There was little to no sadness taking the things down and packing them in boxes. It is time to start again. Some pieces were very, very dusty! I will have to get someone, a tall someone, to come and climb a ladder to hand down the rest. This piece I found in the entry was pretty packed with dust. I took a damp paper towel to get a good look at it.

I bought a large gourd, drew on it, then covered the drawing with basswood inner bark that I had stripped to make cordage and baskets in the eighties. Then I burned in designs on the basswood strips. Next other dried plant fibers and cornhusks after making a clay face and coiled hat.

Finished off with coconut and clay beads from Africa that my irresistible importer tempted me with. All together, The Gourd Woman makes a nice rattly chatter when handled.

So she will come along with me as a reminder of those days when I loved the natural fibers of the basket making world.

There is a large carton, never unpacked, down in the storage room. It will go back north when the U Haul truck goes with all that the kids and Marla are taking home. This morning on our weekly call, they wanted to know what was in it.
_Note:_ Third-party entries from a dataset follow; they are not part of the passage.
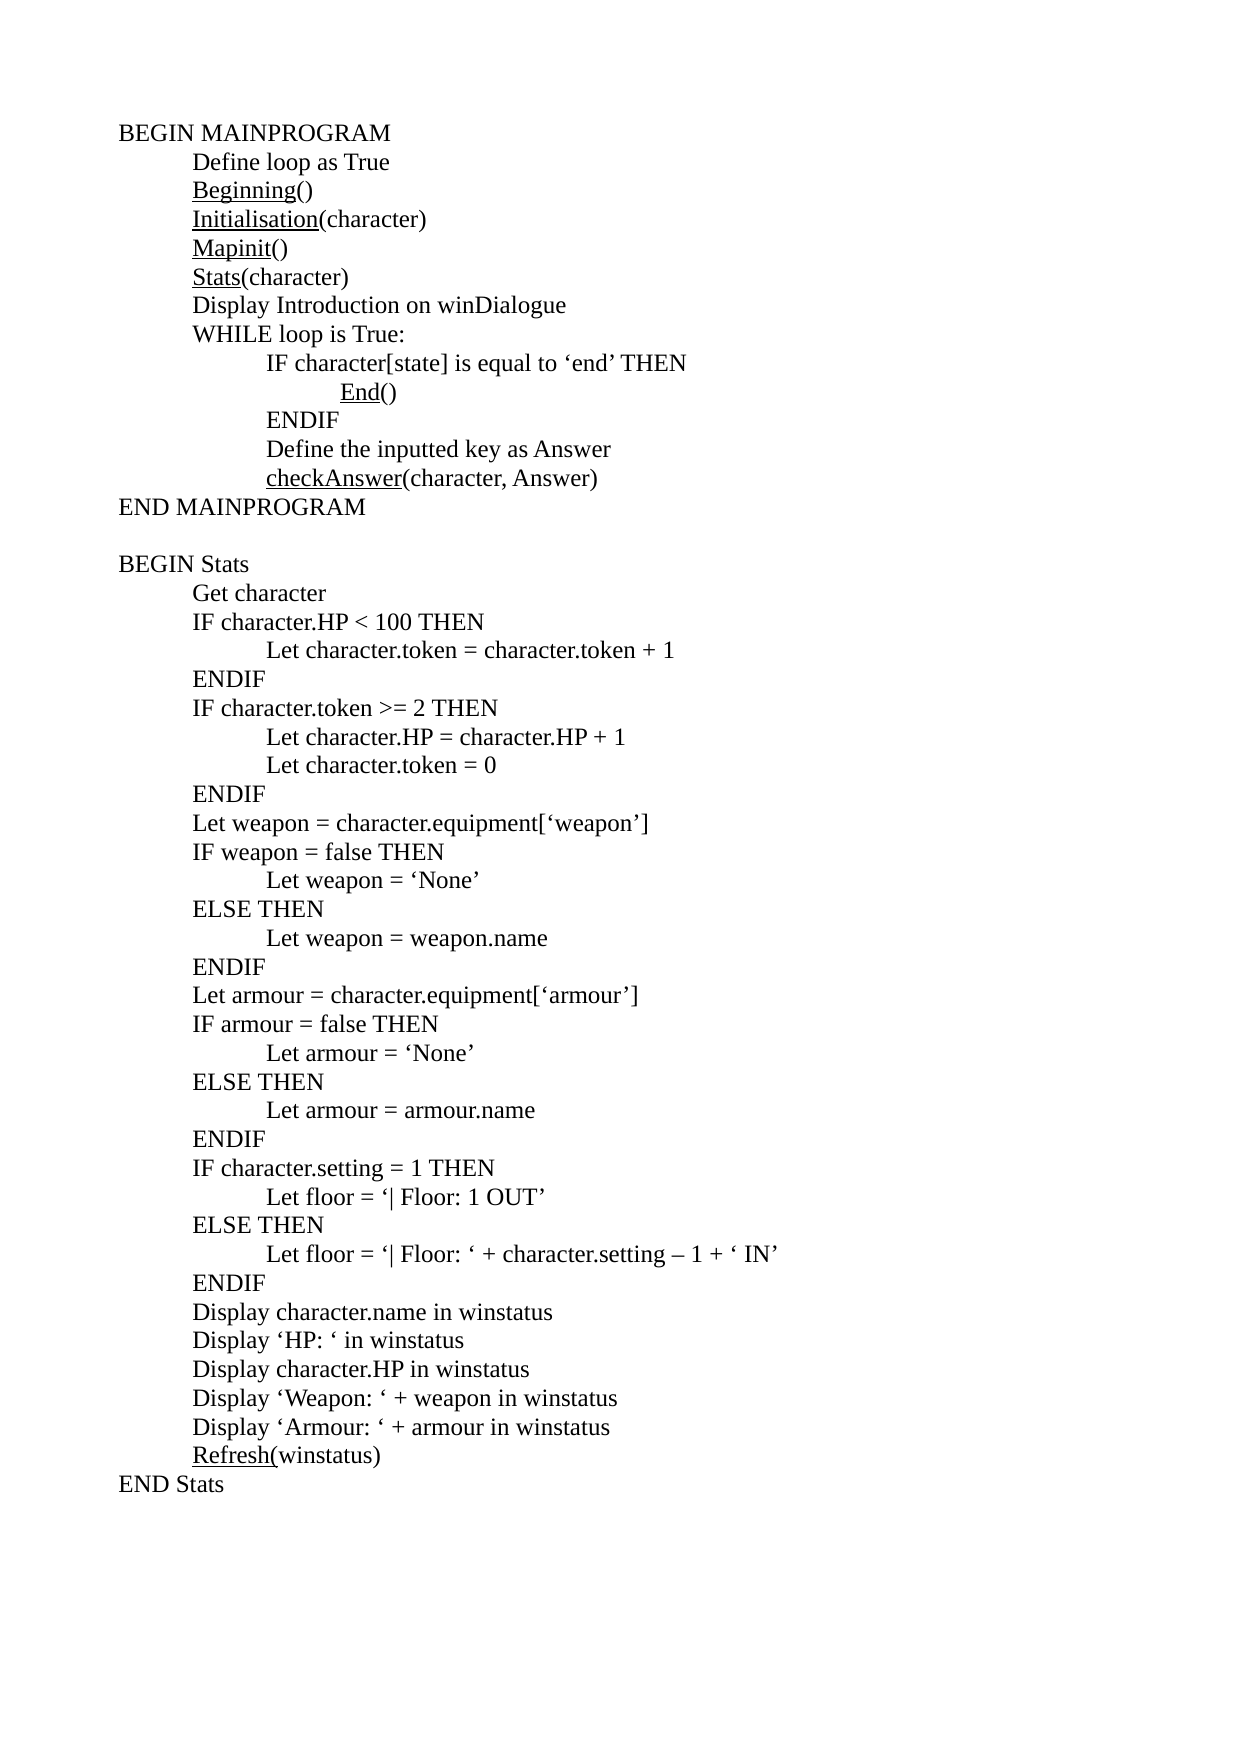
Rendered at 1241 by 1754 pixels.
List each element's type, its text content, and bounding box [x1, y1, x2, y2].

text Mapinit() [118, 233, 1122, 262]
text Refresh(winstatus) [118, 1441, 1122, 1469]
text Let floor = ‘| Floor: ‘ + character.setting – 1 + ‘ IN’ [118, 1239, 1122, 1268]
text ENDIF [118, 406, 1122, 434]
text Let character.HP = character.HP + 1 [118, 722, 1122, 751]
text ELSE THEN [118, 894, 1122, 923]
text ELSE THEN [118, 1211, 1122, 1239]
text WHILE loop is True: [118, 319, 1122, 348]
text IF character[state] is equal to ‘end’ THEN [118, 348, 1122, 377]
text Let armour = character.equipment[‘armour’] [118, 981, 1122, 1009]
text Display character.HP in winstatus [118, 1354, 1122, 1383]
text IF weapon = false THEN [118, 837, 1122, 866]
text Initialisation(character) [118, 204, 1122, 233]
text Let floor = ‘| Floor: 1 OUT’ [118, 1182, 1122, 1211]
text Define the inputted key as Answer [118, 434, 1122, 463]
text IF armour = false THEN [118, 1009, 1122, 1038]
text END MAINPROGRAM [118, 492, 1122, 521]
text Let armour = armour.name [118, 1096, 1122, 1124]
text ELSE THEN [118, 1067, 1122, 1096]
text checkAnswer(character, Answer) [118, 463, 1122, 492]
text Let weapon = weapon.name [118, 923, 1122, 952]
text IF character.setting = 1 THEN [118, 1153, 1122, 1182]
text Display ‘HP: ‘ in winstatus [118, 1326, 1122, 1354]
text Display ‘Weapon: ‘ + weapon in winstatus [118, 1383, 1122, 1412]
text Let weapon = ‘None’ [118, 866, 1122, 894]
text Let character.token = 0 [118, 751, 1122, 779]
text ENDIF [118, 779, 1122, 808]
text END Stats [118, 1469, 1122, 1498]
text Get character [118, 578, 1122, 607]
text ENDIF [118, 1124, 1122, 1153]
text IF character.HP < 100 THEN [118, 607, 1122, 636]
text End() [118, 377, 1122, 406]
text ENDIF [118, 664, 1122, 693]
text Let weapon = character.equipment[‘weapon’] [118, 808, 1122, 837]
text IF character.token >= 2 THEN [118, 693, 1122, 722]
text BEGIN Stats [118, 549, 1122, 578]
text ENDIF [118, 952, 1122, 981]
text Define loop as True [118, 147, 1122, 176]
text Let character.token = character.token + 1 [118, 636, 1122, 664]
text Stats(character) [118, 262, 1122, 291]
text Display character.name in winstatus [118, 1297, 1122, 1326]
text Display ‘Armour: ‘ + armour in winstatus [118, 1412, 1122, 1441]
text Let armour = ‘None’ [118, 1038, 1122, 1067]
text Display Introduction on winDialogue [118, 291, 1122, 319]
text Beginning() [118, 176, 1122, 204]
text ENDIF [118, 1268, 1122, 1297]
text BEGIN MAINPROGRAM [118, 118, 1122, 147]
So I looked.

A frame Lee made fallen away from its painting and a watercolor copy someone, his mother or aunt did.

A painting of a barn I did in 1981. Wallpaper across the back kept the frame attached.

Crewel work I did when the kids were very young. I liked drawing with yarn back then….or they more likely are my mothers because she loved doing these on visits.

Puzzles, lincoln logs, leggos, clay blocks, and those sticks and wheels with holes (I forgot what they are called).

Patrick’s wood carving signed and dated on the back when he was twelve years old.

Another water color copy to make a pair and another pair of Godey girl prints, nicely framed and from Lee’s side of the family.

All of it goes north and between the three of them, it will be taken care of.

Why do we keep things that we really would not want. It must be that someone in the family made it. These things are the physical evidence of what they loved doing. Are we supposed to keep these unopened boxes forever? Drag them from house to house only to stuff them into basements and attics? No, they are not coming with me on this next trip. There is just enough space for the things I love looking at, touching, reading, caressing…..And later on my children will have to deal with every one of those things. Just not now.